WORK ITEM
Starting at the line containing "พาะสินค้าขิ้นเล็ก" and ending with the line containing "mantener limpia.", write those lines out again, replacing "tostadora" with "cafetera" and leaving everything else unchanged. Omit the picture markers.

=======

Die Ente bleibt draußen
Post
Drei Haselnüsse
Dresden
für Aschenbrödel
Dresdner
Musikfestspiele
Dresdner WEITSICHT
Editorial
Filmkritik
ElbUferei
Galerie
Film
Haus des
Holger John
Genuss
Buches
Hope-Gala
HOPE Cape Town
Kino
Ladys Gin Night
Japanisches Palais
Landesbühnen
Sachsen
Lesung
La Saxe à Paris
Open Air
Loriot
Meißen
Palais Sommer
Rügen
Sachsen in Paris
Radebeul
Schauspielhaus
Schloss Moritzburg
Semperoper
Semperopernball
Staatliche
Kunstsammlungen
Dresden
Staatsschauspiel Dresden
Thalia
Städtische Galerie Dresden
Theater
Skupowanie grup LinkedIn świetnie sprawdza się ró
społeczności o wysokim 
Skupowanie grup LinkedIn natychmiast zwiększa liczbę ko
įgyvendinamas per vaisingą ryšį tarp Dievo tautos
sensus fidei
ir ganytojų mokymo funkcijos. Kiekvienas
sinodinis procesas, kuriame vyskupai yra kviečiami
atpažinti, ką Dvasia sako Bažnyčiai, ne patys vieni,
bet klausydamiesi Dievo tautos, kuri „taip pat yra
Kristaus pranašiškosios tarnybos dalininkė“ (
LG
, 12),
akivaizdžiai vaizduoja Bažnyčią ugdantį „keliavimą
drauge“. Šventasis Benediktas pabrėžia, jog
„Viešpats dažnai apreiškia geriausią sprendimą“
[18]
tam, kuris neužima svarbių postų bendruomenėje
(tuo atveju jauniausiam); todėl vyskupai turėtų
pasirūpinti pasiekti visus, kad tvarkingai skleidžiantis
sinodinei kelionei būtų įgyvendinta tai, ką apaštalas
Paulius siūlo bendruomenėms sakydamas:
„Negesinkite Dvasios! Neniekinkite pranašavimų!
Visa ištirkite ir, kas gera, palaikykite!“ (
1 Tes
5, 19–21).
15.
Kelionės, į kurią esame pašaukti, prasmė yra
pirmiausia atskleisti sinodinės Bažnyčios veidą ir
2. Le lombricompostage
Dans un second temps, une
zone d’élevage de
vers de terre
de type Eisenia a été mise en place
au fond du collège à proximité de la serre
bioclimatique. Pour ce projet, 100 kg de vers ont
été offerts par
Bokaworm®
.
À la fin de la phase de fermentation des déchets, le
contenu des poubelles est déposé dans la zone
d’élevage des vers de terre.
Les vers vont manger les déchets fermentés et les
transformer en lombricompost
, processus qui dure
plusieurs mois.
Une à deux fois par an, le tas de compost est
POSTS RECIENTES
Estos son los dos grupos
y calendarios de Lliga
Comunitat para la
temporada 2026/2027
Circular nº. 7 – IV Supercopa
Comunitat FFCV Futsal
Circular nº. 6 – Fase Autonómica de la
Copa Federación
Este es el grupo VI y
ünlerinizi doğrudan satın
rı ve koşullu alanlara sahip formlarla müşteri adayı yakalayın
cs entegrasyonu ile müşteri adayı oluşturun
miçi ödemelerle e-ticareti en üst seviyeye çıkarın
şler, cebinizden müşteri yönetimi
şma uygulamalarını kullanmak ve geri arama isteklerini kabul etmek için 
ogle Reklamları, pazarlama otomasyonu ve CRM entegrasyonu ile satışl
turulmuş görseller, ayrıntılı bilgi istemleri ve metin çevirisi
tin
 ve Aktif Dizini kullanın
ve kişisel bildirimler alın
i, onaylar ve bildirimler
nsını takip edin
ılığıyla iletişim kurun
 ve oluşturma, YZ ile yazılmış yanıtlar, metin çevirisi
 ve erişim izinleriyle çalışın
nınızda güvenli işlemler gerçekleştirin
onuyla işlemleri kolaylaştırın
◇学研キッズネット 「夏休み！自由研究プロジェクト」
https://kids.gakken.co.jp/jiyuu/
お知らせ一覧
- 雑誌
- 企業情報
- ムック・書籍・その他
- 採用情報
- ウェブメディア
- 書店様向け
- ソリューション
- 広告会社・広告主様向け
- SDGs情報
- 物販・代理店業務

=======

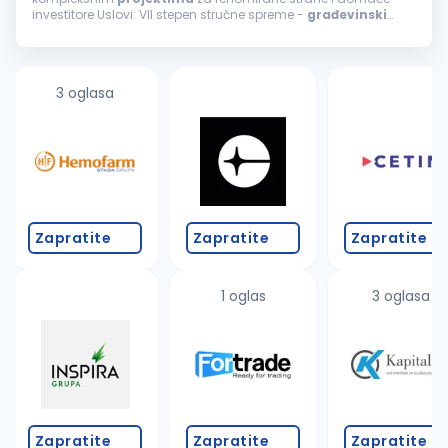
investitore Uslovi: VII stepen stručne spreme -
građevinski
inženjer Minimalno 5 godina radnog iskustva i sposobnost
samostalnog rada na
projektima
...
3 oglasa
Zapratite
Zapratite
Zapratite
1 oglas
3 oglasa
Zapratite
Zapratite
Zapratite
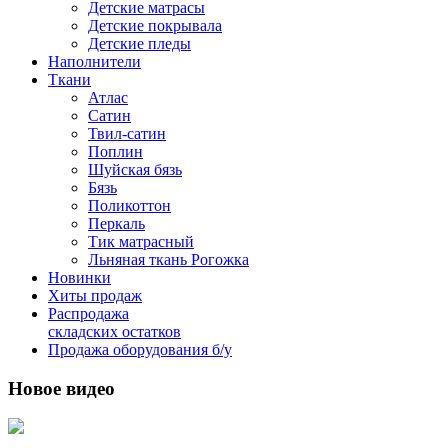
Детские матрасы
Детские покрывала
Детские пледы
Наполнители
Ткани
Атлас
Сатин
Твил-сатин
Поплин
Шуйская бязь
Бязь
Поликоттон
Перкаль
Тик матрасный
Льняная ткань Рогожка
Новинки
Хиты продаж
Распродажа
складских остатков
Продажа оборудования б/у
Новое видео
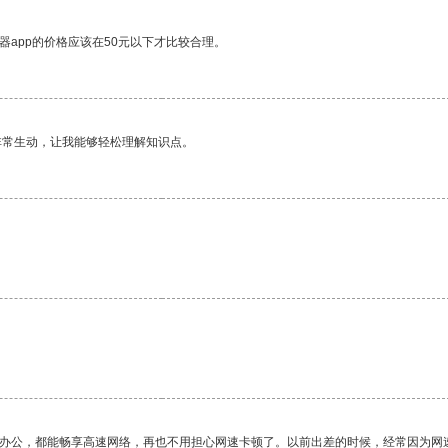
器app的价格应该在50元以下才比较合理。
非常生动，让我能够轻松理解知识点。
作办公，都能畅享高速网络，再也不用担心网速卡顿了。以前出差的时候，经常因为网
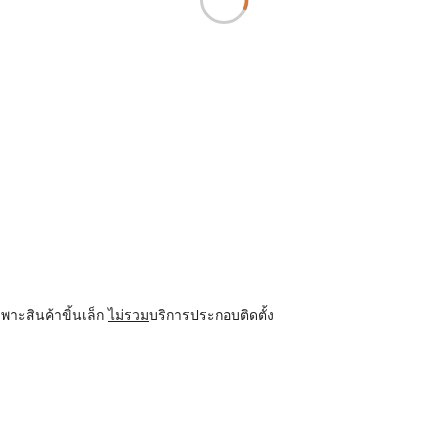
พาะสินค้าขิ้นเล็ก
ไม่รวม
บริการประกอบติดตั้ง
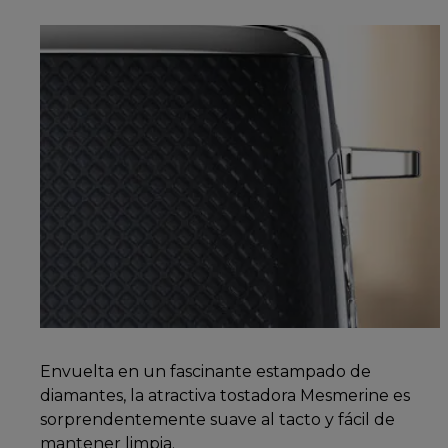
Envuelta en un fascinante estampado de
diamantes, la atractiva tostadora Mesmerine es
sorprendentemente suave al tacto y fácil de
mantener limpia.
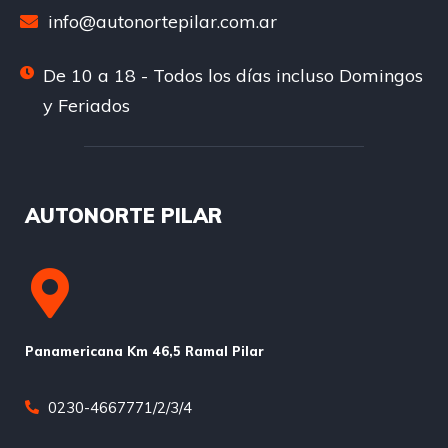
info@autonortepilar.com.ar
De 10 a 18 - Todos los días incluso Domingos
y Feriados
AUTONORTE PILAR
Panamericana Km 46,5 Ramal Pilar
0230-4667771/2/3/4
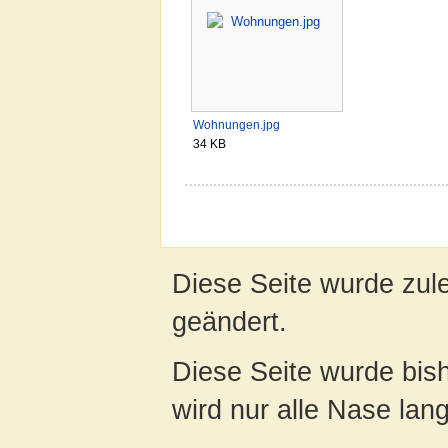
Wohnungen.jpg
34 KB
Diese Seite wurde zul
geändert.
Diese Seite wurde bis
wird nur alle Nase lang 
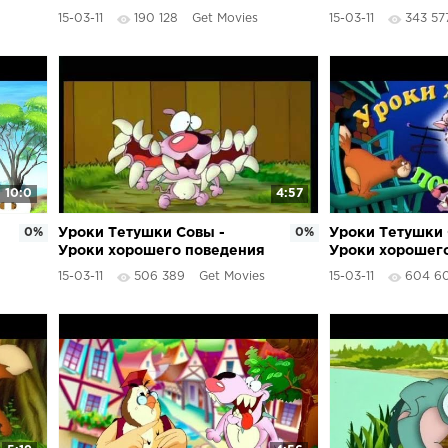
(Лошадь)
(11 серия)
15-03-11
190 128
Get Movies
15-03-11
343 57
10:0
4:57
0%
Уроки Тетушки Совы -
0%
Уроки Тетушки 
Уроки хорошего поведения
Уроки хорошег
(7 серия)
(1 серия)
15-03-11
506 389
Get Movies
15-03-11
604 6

=======

SOLVED EXERCISE
พาะสินค้าขิ้นเล็ก
ไม่รวม
บริการประกอบติดตั้ง
Envuelta en un fascinante estampado de
diamantes, la atractiva cafetera Mesmerine es
sorprendentemente suave al tacto y fácil de
mantener limpia.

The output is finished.